======== SUPPLIED PASSAGE ========

Knives Out Is a Delightful Whodunit Attuned to the Worries of the Modern World

M arketing people seem to think that audiences are always hungry for something new. But what if, without realizing it, they’re actually longing for something old? Writer-director Rian Johnson’s marvelous ensemble murder mystery—and comedy— Knives Out is based on one of the most timeworn conceits in the whodunit playbook: A bunch of family members and other associates gather in an old country house after a rich patriarch or dowager dies under mysterious circumstances. They may want to find out who’s responsible for the premature death of their loved one—but generally they’re more curious to find out how much they stand to gain monetarily from the death of said loved one.

That’s the basic plot of Knives Out, approximately as modern as the novels that Agatha Christie began writing roughly 100 years ago and continued to produce almost until her death, in 1976. But Johnson has taken the essential formula and made it his own. The picture is a delight, but even if it offers some nostalgic pleasures, it’s also attuned to all the worries and, worse, the thoughtlessness that characterize the modern world.

Crabby but sensible old codger Harlan Thrombey ( Christopher Plummer ) has amassed a fortune from his career as a prolific writer of mysteries. Then, on the morning after his 85th birthday, he’s found dead, apparently by his own hand. The last person to see him alive was the woman hired to care for him, a nurse named Marta (Ana de Armas), a Latina immigrant whose family depends on her job. Harlan had always adored Marta, and those in his immediate orbit claim to love her too: His daughter, crisp-mannered businesswoman Linda ( Jamie Lee Curtis ) and son, earnest but hapless Walt (Michael Shannon), sing her praises. Joni ( Toni Collette ), a somewhat shallow lifestyle guru who’s the widow of another son, also heartily approves.

======== GIVEN INFORMATION ========

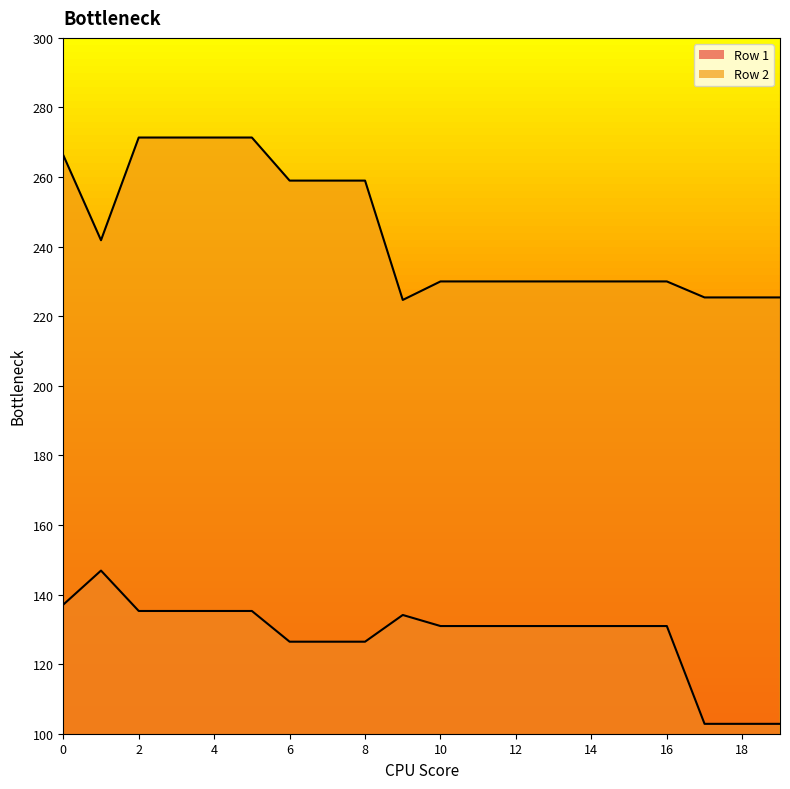

The value of Row 2 at 17 is 225.4. True or false?

True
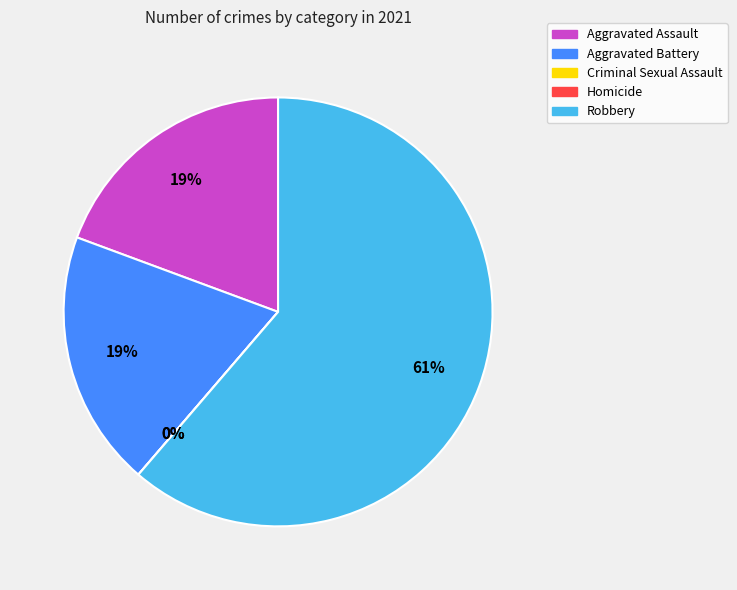

Is it true that Aggravated Assault is 10% of the pie?

False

========

Please extract the full Knives Out review verbatim. The data are separate from the Knives Out review.

Knives Out Is a Delightful Whodunit Attuned to the Worries of the Modern World

M arketing people seem to think that audiences are always hungry for something new. But what if, without realizing it, they’re actually longing for something old? Writer-director Rian Johnson’s marvelous ensemble murder mystery—and comedy— Knives Out is based on one of the most timeworn conceits in the whodunit playbook: A bunch of family members and other associates gather in an old country house after a rich patriarch or dowager dies under mysterious circumstances. They may want to find out who’s responsible for the premature death of their loved one—but generally they’re more curious to find out how much they stand to gain monetarily from the death of said loved one.

That’s the basic plot of Knives Out, approximately as modern as the novels that Agatha Christie began writing roughly 100 years ago and continued to produce almost until her death, in 1976. But Johnson has taken the essential formula and made it his own. The picture is a delight, but even if it offers some nostalgic pleasures, it’s also attuned to all the worries and, worse, the thoughtlessness that characterize the modern world.

Crabby but sensible old codger Harlan Thrombey ( Christopher Plummer ) has amassed a fortune from his career as a prolific writer of mysteries. Then, on the morning after his 85th birthday, he’s found dead, apparently by his own hand. The last person to see him alive was the woman hired to care for him, a nurse named Marta (Ana de Armas), a Latina immigrant whose family depends on her job. Harlan had always adored Marta, and those in his immediate orbit claim to love her too: His daughter, crisp-mannered businesswoman Linda ( Jamie Lee Curtis ) and son, earnest but hapless Walt (Michael Shannon), sing her praises. Joni ( Toni Collette ), a somewhat shallow lifestyle guru who’s the widow of another son, also heartily approves.